What the task requires: Turn each line of the listing below into an item of a numbered list, and leave out the blank lines.

Raw records:
= = = = = = =

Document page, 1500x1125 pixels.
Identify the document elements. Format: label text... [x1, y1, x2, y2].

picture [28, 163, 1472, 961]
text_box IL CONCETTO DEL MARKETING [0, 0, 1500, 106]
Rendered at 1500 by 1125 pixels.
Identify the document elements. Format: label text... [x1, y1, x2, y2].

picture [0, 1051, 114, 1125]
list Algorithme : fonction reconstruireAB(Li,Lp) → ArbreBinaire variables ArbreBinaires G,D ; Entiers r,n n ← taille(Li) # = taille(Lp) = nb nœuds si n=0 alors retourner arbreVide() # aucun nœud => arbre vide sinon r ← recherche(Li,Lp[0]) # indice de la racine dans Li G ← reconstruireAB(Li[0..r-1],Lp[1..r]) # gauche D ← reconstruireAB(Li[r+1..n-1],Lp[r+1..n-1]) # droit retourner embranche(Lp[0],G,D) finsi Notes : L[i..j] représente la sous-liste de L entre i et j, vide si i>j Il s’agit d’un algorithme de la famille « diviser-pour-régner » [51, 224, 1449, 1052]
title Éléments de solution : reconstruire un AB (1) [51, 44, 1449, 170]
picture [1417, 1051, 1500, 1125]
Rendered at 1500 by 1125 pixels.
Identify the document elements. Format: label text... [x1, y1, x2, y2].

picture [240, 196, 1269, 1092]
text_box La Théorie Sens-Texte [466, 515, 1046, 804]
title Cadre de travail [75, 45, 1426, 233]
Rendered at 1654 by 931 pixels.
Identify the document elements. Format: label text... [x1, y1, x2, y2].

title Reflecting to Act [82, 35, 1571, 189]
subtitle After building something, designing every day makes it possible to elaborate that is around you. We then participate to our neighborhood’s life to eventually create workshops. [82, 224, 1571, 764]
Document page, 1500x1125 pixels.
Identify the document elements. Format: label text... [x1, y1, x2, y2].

= = = = = = =

Expected answer:
1. Document page, 1500x1125 pixels.
2. Identify the document elements. Format: label text... [x1, y1, x2, y2].
3. picture [28, 163, 1472, 961]
4. text_box IL CONCETTO DEL MARKETING [0, 0, 1500, 106]
5. Rendered at 1500 by 1125 pixels.
6. Identify the document elements. Format: label text... [x1, y1, x2, y2].
7. picture [0, 1051, 114, 1125]
8. list Algorithme : fonction reconstruireAB(Li,Lp) → ArbreBinaire variables ArbreBinaires G,D ; Entiers r,n n ← taille(Li) # = taille(Lp) = nb nœuds si n=0 alors retourner arbreVide() # aucun nœud => arbre vide sinon r ← recherche(Li,Lp[0]) # indice de la racine dans Li G ← reconstruireAB(Li[0..r-1],Lp[1..r]) # gauche D ← reconstruireAB(Li[r+1..n-1],Lp[r+1..n-1]) # droit retourner embranche(Lp[0],G,D) finsi Notes : L[i..j] représente la sous-liste de L entre i et j, vide si i>j Il s’agit d’un algorithme de la famille « diviser-pour-régner » [51, 224, 1449, 1052]
9. title Éléments de solution : reconstruire un AB (1) [51, 44, 1449, 170]
10. picture [1417, 1051, 1500, 1125]
11. Rendered at 1500 by 1125 pixels.
12. Identify the document elements. Format: label text... [x1, y1, x2, y2].
13. picture [240, 196, 1269, 1092]
14. text_box La Théorie Sens-Texte [466, 515, 1046, 804]
15. title Cadre de travail [75, 45, 1426, 233]
16. Rendered at 1654 by 931 pixels.
17. Identify the document elements. Format: label text... [x1, y1, x2, y2].
18. title Reflecting to Act [82, 35, 1571, 189]
19. subtitle After building something, designing every day makes it possible to elaborate that is around you. We then participate to our neighborhood’s life to eventually create workshops. [82, 224, 1571, 764]
20. Document page, 1500x1125 pixels.
21. Identify the document elements. Format: label text... [x1, y1, x2, y2].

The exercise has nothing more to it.